Xavier Giannoli nous plonge avec délectation dans ce monde de la presse d’opinion, la publicité, les agences d’information, le monde des affaires et de la politique de caniveau, tout ce petit monde se fréquente sans cloison étanche, on entendra un goguenard « à quand un banquier élu président de la république ?! ». On y apprend comment faire un succès au théâtre, ou signer l'arrêt de mort d'un spectacle, avec Singali (le dernier rôle de Jean François Stévenin) le roi de la claque ou du jeté de tomates, qui se vend au plus offrant.
Le jeune Rubempré entre dans l’arène persuadé d’en maîtriser les règles du jeu. Il ne se doute pas que sa basse condition de provincial en fait une proie facile pour ses ennemis. Car dans ce monde, pour briller, il faut avoir des ennemis. « Trouve-toi un ennemi célèbre ! » lui lance l'éditeur Dauriat, qui ne publie que des gens déjà célèbres. On lui désigne l’écrivain Raoul Nathan (Xavier Dolan, excellent et sombre) qui sera parfait dans le rôle. Rubempré écrira une critique acerbe de son dernier ouvrage, parce qu’on le paye pour cela, parce que cela l'amuse, alors qu’il admire l’auteur.
Récit initiatique et sentimental, l'arriviste Rubempré tombe amoureux de Carolie, une petite comédienne
de boulevard (on entend des allusions à LES ENFANTS DU PARADIS) qui rêve de
jouer Bérénice de Racine, dernier acte d’un complot fomenté pour faire tomber
de son piédestal le jeune provincial qui a eu l’outrecuidance de vouloir s’acheter une
particule, de frayer dans une sphère qui ne devait pas être la sienne. Terrible dernière scène où tous les protagonistes sont réunis à l'écran.
Le film est long, une fresque de 2h30 aux images superbement éclairées, on ne s'y ennuie jamais même si on aurait sans doute pu rogner un peu sur la dernière partie, resserrer quelques boulons qui manquent à mon goût, paradoxalement, de cruauté. J’aurais aimé que Giannoli pousse le curseur plus haut dans la dégueulasserie (on pense au film de Patrice Leconte RIDICULE, parfois à BARRY LYNDON). J’ai aussi un doute sur l’intérêt de cette voix-off, redondante lorsqu’elle explique ce que l’on voit déjà à l’image, mais qui permet à d’autres moments des raccourcis narratifs qui dynamisent le récit (comme chez Truffaut), autant que la vitesse des mouvements de caméra ou le débit de parole des comédiens.

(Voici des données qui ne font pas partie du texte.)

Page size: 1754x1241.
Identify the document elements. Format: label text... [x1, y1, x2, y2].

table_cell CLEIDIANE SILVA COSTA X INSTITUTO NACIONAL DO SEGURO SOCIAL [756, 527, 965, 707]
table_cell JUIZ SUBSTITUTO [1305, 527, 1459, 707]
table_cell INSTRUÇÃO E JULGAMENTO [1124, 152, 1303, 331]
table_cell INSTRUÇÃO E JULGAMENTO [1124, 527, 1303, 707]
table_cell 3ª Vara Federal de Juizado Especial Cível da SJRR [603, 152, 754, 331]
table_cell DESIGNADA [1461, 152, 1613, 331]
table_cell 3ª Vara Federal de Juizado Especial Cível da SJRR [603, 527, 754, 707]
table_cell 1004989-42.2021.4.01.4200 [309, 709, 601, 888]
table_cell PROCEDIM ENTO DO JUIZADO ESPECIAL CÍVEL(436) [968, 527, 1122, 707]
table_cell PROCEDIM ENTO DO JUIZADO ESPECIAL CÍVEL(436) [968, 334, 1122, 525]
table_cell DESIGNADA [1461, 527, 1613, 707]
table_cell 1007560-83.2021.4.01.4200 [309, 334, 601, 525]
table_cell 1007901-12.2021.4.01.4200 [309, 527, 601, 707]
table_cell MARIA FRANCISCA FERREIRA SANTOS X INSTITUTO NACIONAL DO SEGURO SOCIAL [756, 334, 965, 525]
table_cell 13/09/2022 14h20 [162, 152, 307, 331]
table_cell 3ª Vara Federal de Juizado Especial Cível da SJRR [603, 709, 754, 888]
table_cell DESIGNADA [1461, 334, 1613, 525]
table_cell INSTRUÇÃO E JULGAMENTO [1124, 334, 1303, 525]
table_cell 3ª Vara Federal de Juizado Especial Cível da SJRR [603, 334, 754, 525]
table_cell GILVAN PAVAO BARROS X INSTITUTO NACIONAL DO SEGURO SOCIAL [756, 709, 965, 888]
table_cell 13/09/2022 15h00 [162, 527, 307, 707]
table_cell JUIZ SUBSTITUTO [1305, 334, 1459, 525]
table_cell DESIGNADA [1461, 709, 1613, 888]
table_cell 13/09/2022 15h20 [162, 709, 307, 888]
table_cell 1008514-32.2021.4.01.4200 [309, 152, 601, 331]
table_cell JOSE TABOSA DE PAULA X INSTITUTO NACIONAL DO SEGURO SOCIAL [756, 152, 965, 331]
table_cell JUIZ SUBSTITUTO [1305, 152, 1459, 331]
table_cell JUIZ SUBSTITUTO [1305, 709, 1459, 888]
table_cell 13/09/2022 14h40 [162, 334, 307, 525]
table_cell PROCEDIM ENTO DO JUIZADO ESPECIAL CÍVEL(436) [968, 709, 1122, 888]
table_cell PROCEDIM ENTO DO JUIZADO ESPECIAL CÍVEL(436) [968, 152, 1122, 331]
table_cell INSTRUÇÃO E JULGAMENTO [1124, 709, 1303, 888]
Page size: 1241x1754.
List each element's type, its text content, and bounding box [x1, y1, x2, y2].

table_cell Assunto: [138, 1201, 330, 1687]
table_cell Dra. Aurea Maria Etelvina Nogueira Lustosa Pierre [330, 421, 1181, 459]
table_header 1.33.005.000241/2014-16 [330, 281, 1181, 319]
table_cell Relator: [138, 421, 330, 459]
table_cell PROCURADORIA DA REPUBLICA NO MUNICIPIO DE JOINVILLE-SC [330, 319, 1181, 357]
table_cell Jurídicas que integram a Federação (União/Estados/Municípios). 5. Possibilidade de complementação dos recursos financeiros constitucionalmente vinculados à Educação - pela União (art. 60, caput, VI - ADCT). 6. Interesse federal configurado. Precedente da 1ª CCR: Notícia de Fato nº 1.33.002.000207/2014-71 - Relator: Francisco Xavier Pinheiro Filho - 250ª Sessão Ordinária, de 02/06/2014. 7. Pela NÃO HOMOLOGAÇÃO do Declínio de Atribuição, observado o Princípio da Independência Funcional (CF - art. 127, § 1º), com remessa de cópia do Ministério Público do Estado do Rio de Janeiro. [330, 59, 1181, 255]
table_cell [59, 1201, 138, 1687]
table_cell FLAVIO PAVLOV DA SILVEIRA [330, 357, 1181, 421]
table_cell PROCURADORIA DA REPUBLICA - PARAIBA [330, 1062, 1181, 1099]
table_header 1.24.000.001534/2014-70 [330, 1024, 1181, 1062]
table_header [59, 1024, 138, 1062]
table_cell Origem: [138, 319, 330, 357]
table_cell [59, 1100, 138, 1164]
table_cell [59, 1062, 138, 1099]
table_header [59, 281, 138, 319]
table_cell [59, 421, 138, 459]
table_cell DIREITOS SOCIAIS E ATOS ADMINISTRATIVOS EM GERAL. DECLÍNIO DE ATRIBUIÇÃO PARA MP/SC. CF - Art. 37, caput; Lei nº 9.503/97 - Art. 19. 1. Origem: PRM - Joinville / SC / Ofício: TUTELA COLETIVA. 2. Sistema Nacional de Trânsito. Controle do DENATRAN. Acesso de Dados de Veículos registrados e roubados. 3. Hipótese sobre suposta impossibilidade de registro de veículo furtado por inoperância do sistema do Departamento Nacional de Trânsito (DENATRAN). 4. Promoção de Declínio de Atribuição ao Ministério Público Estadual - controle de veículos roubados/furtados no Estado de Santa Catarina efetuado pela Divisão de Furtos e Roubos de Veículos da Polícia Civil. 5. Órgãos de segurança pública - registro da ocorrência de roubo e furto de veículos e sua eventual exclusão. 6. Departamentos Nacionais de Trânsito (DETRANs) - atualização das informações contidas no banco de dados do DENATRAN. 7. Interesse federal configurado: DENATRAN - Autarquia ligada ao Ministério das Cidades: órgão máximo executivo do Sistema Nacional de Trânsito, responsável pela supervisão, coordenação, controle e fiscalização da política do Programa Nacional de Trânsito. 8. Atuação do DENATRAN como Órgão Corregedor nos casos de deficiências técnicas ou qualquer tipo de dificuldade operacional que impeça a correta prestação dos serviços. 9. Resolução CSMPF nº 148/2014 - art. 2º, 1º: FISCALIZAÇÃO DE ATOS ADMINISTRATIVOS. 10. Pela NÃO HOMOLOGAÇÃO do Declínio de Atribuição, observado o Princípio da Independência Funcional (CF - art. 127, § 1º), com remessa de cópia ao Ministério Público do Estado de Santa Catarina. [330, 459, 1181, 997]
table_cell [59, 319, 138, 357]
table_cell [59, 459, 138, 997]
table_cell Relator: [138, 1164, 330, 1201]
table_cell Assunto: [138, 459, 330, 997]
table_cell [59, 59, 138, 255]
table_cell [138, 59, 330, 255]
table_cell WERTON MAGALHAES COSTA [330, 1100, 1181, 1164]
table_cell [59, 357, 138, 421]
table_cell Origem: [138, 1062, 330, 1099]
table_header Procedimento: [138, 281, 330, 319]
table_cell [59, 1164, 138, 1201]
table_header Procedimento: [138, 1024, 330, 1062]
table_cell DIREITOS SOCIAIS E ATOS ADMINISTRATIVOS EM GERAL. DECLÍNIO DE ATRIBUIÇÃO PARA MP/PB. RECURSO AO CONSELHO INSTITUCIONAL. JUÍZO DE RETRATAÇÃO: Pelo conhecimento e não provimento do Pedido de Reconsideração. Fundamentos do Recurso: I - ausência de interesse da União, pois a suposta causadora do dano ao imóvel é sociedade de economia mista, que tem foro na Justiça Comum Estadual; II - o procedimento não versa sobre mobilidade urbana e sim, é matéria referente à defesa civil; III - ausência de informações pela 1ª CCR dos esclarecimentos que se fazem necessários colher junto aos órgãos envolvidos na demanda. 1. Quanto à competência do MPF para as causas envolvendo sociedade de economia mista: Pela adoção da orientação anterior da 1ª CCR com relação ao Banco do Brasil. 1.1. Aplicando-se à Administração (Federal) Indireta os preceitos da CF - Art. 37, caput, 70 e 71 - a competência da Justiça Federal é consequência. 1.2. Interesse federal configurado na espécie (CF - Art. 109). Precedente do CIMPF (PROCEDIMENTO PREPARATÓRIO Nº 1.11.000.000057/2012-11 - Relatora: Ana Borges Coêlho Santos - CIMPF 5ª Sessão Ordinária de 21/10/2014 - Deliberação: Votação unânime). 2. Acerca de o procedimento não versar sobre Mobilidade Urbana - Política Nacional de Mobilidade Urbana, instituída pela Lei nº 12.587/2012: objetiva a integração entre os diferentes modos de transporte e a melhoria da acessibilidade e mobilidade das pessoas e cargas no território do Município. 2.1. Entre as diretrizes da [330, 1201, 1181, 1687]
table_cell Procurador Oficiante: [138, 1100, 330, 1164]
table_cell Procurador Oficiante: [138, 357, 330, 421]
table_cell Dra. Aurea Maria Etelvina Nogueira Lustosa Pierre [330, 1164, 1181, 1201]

La distribution brille de mille feux, on avait découvert Benjamin Voisin chez François Ozon, virevoltent autour de lui Vincent Lacoste (pour une fois pas tête à claque), Xavier Nolan, Gérard Depardieu et Cécile de France (des habitués chez Giannoli), Jeanne Balibar spectrale, André Marcon, l’ignoble Louis-Do de Lencquesaing, et la jeune Salomé Dewaels (des airs d'Andréa Férreol) absolument formidable de fraîcheur dans le rôle de Coralie.
A l’heure des C.NEWS et autres Twitter, ce film fait un bien fou, classique, solide, grand public et divertissant autant que pertinent dans son propos. Du bel ouvrage.
* Amis de l'ORTF bonsoir, en 1966 (j'étais pas né) Maurice Cazeneuve en réalisait une adaptation télé en quatre épisodes, avec Yves Rénier.
** Le Canard Enchaîné tient son titre d'un journal dirigé par Clemenceau "L'Homme libre" qui censuré en 1914 fut surnommé "L'Homme enchaîné", de là le titre satirique de "Canard enchaîné" crée par Maurice Maréchal en 1915, puisque "canard" en argot signifie "journal".